Yep, due to them kipping on air mattresses I think (quite a few years since I read It).

 lithos 05 Oct 2022
In reply to UKC/UKH Articles:

typo ... bmc exped was 2012 not 2021 which would have been more exciting just getting there !

 elliptic 05 Oct 2022
In reply to flaneur:

> My copy of A Short Walk is buried in a box somewhere but that's what Wikipedia says so you must be correct.

> In which case, who were the PyG waitresses? Leading Ivy Sepulchre (E1 5b) in 1956 - one of the hardest routes in Wales at the time - was a jolly good effort as Newby might have said. 

I've had a look to check and I think wikipedia is wrong - it was Spiral Stairs, but when they got there another party was already on it and the waitresses offered / joked / threatened to take them up Ivy Sepulchre instead (to Newby's horror).

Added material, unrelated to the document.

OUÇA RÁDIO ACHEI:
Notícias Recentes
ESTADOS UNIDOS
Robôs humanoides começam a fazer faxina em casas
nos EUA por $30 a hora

The book doesn't then state explicitly which one they actually did (hence the confusion) but it seems clear enough to me it was Spiral Stairs after waiting for the other team.

 Sean Kelly 06 Oct 2022
In reply to UKC/UKH Articles:

I must have read this book shortly after it was first published, and enjoyed it immensely. It is no surprise that it has become a classic of travel literature.

Oh and Ivy Sep had a peg for aid, certainly when I repeated it in the 60s. Standard HVS.

Post edited at 15:34
 Cusco 06 Oct 2022
In reply to UKC/UKH Articles:

I remember finding the first part highly enjoyable but for me it sort of tailed off with the account of the climb, notwithstanding the final encounter with Thesiger after. Must read it again though. 

 toad 06 Oct 2022
In reply to UKC/UKH Articles:

On a similar (but earlier) note, Mission to Tashkent is interesting for an adventure in the Great Game

In reply to Sean Kelly:

> Oh and Ivy Sep had a peg for aid, certainly when I repeated it in the 60s. Standard HVS.

Two pegs, actually, in the 60s (as per Roscoe guidebook), as I did it in 1969. I repeated it in 1983 at E1 5b - pegs long since gone - and it was about 10 times better: a thrilling dynamic move round the overhang using an undercut.